What the task requires
Make an exact copy of the lines from the one holding "#12, due: Aug 23 -> Aug 24" through the end of the entries below, both ends kept, and of nothing else. Exclude pictures.

Data section
━━━━━━━━━━━━━━━━

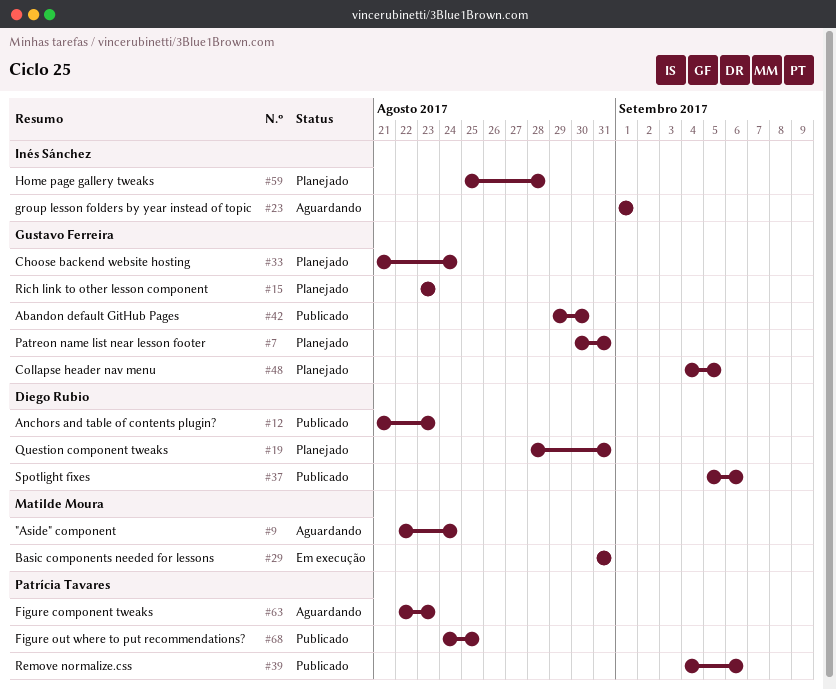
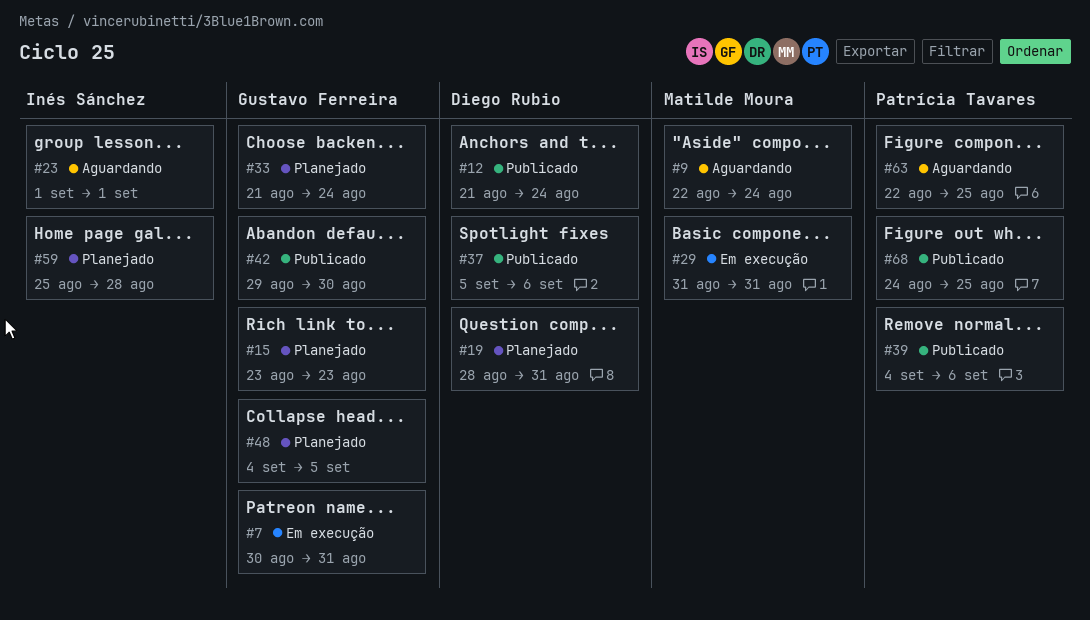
#7, status: Planejado -> Em execução
#12, due: Aug 23 -> Aug 24
#63, due: Aug 23 -> Aug 25

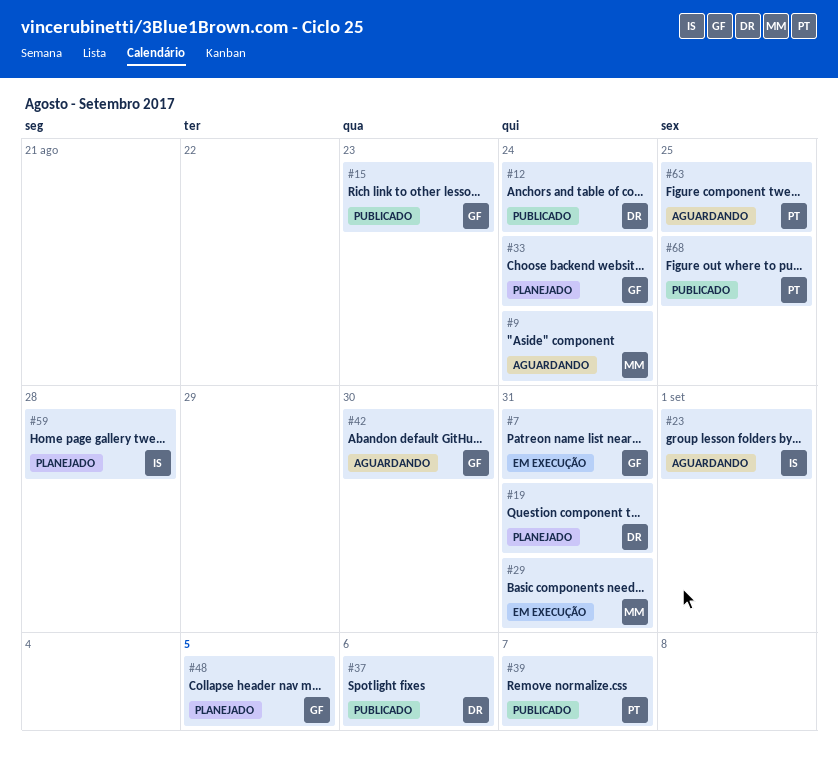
#15, status: Planejado -> Publicado
#39, due: Sep 6 -> Sep 7
#42, status: Publicado -> Aguardando

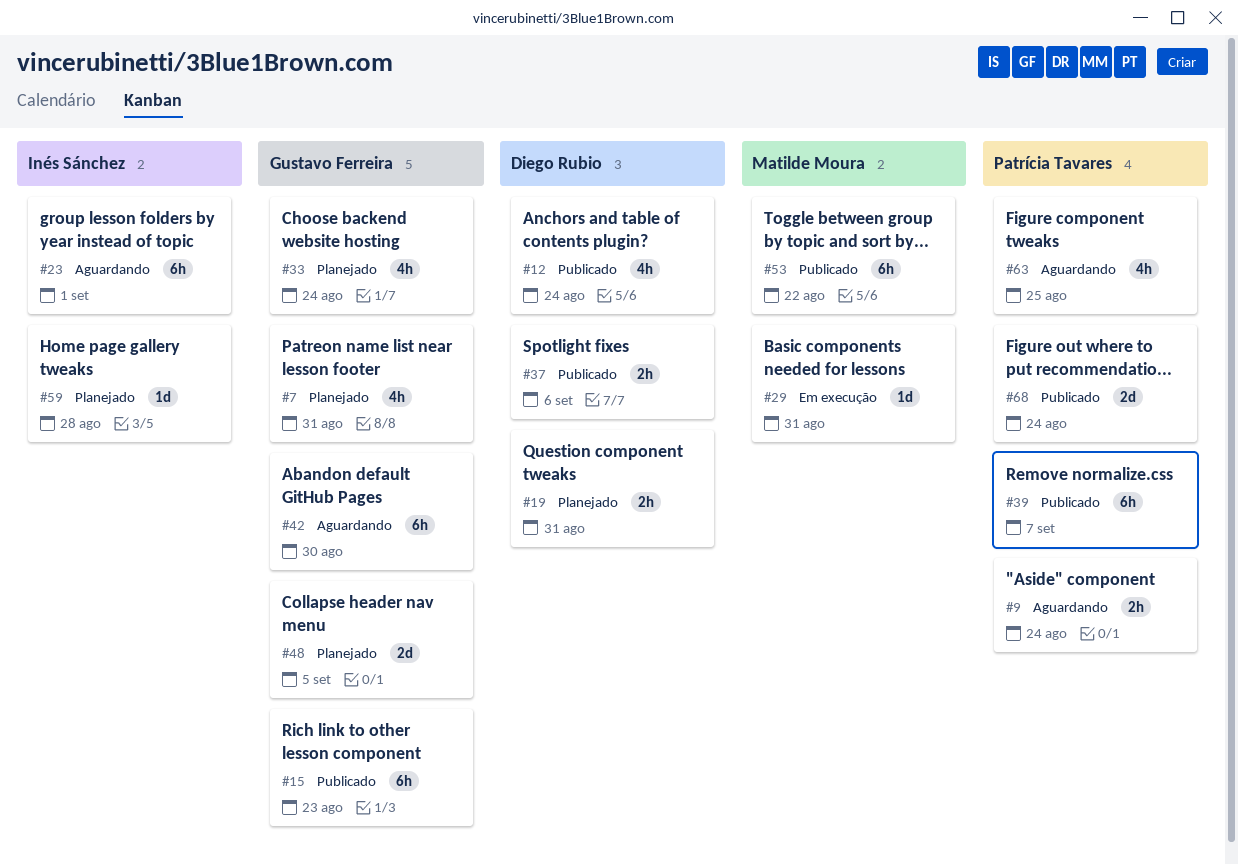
#7, status: Em execução -> Planejado
#9, owner: Matilde Moura -> Patrícia Tavares
#53: none -> present
#68, due: Aug 25 -> Aug 24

━━━━━━━━━━━━━━━━

Answer for this exercise
#12, due: Aug 23 -> Aug 24
#63, due: Aug 23 -> Aug 25

#15, status: Planejado -> Publicado
#39, due: Sep 6 -> Sep 7
#42, status: Publicado -> Aguardando

#7, status: Em execução -> Planejado
#9, owner: Matilde Moura -> Patrícia Tavares
#53: none -> present
#68, due: Aug 25 -> Aug 24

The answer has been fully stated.